Igual los espacios públicos, que deben ser una sabia combinación de espacios humanos y vegetales, en estrecha relación, para que entendamos que formamos parte de un solo ecosistema natural, que debe convivir armoniosamente. Y entender que cuando el ser humano abusa, la naturaleza tiene sus propias formas de reaccionar, a veces muy severas.

Cuando ya las cosas se ponen feas, nos damos cuenta de esta realidad y tratamos de enmendar de manera resiliente, con casas más humanas, comunidades más densas y multifuncionales para que la interacción humana y con la naturaleza tenga opciones. No es la calle vacía la que genera comunidad, ni la calle llena de gente y vacía de intercambios.

Una comunidad humana son unas personas que comparten un lugar y una vida, cada quien con sus identidades pero que comparten espacio y tiempo con familiares, amigos y vecinos, incluso paseantes, que van conformando a medida que viven una colectividad muy particular perfectamente identificable en el marco territorial más amplio.

Esa comunidad será más o menos exitosa si las conversaciones y las relaciones en general que allí se dan, se enmarcan en el respeto, la confianza y el bien común.
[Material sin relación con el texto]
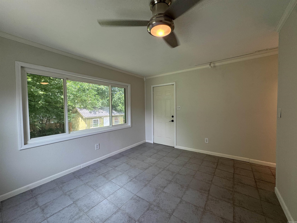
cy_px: 112
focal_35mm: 14
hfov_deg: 102.1
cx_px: 148
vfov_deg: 85.7
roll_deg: +0.9
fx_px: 120
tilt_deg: -1.9
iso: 100
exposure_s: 1/120
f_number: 2.2
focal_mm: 2.22
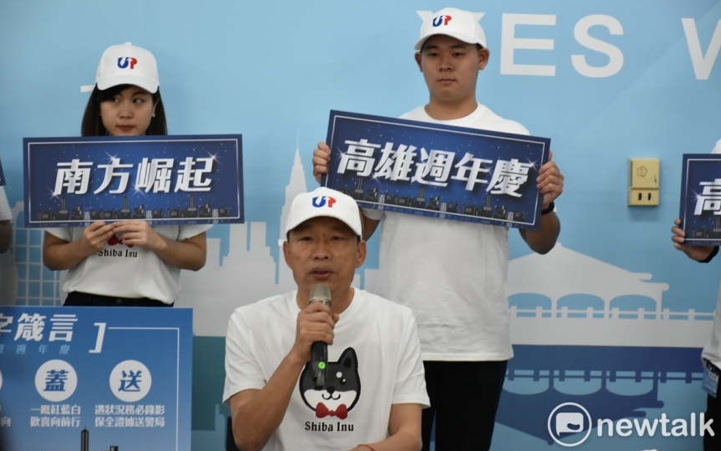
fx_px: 2565
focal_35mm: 131
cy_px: 211
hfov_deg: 16.0
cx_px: 360
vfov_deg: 10.0
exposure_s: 1/125
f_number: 5.3
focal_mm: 85
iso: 1600
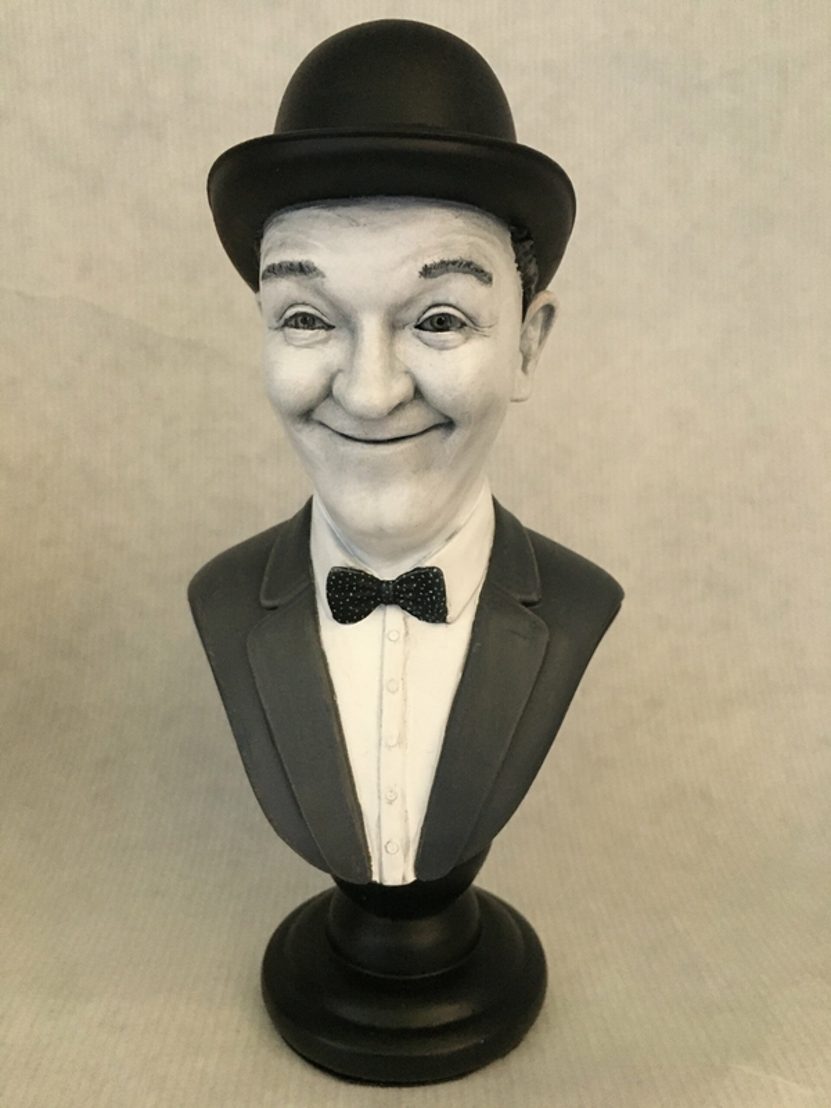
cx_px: 416
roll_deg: -0.1
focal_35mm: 29
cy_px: 554
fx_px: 928
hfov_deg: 48.2
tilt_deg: -13.8
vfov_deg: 61.7
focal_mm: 4.15
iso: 200
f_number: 2.2
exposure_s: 1/17
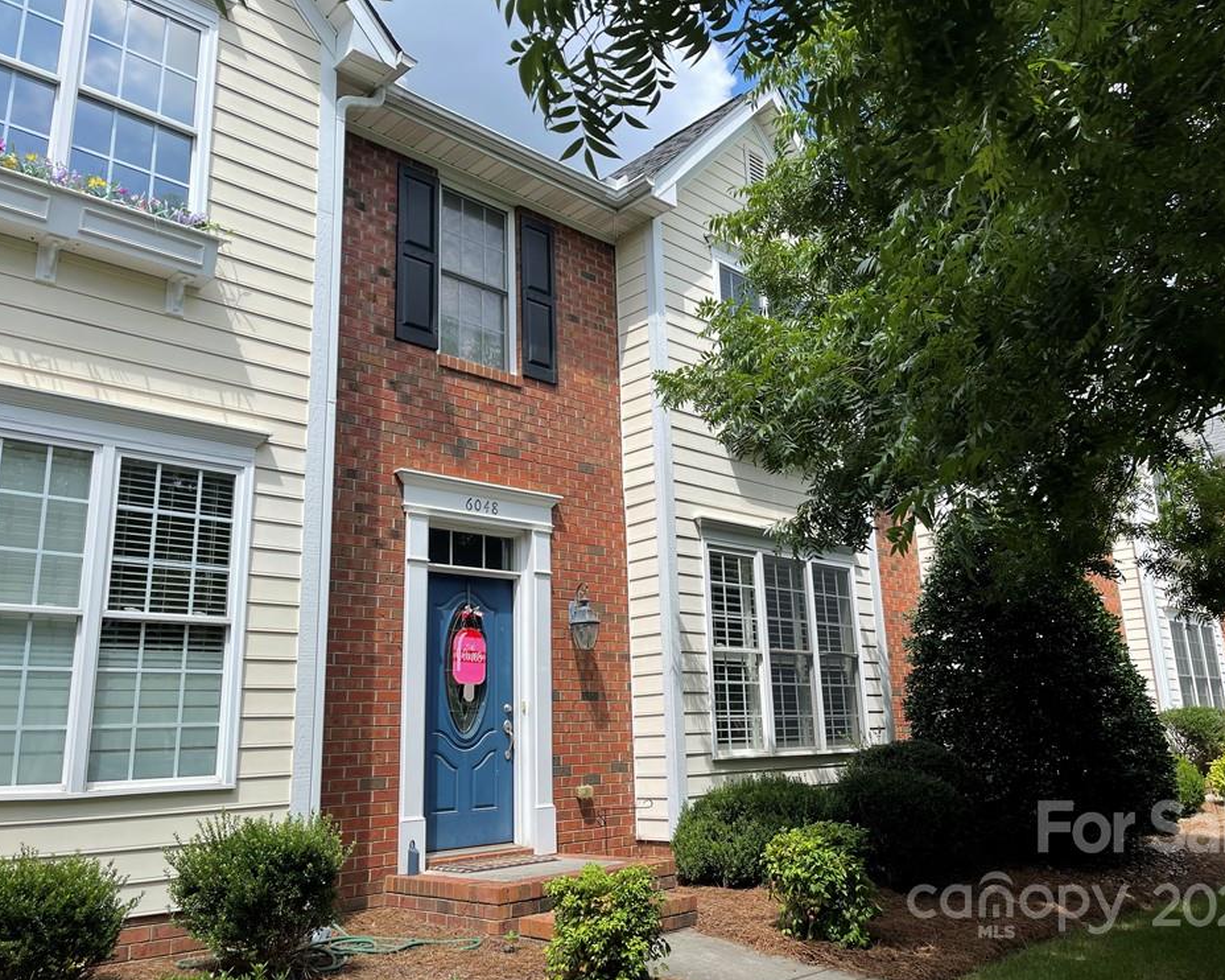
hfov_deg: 62.2
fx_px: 1015
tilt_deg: +13.9
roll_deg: +2.5
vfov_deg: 51.5
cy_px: 485
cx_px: 627
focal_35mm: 28
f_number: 1.6
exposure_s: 1/2336
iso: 32
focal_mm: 5.1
El espíritu de comunidad agrega valor a la gente que allí vive y al ambiente que se respira. En cambio, las palabras tóxicas y vulgares, el chisme y la calumnia destruyen comunidad, y allí es difícil la convivencia.

Es claro observar en países pobres lugares donde el espíritu de comunidad prevalece. Son países fracasados con lugares exitosos. También se dan en los países desarrollados lugares determinados de muy pobre espíritu de comunidad. Son países exitosos con lugares fracasados. El espíritu de comunidad puede hacer posible vivir con dignidad en cualquier sociedad.

Estos lugares exitosos representan el triunfo a la vocación humanista de las personas que calladamente y sin ostentación, viven y conviven en el marco de la espiritualidad comunitaria. Son personas y sociedades que ganan todos los días los desafíos de la vida, sin armas ni charreteras.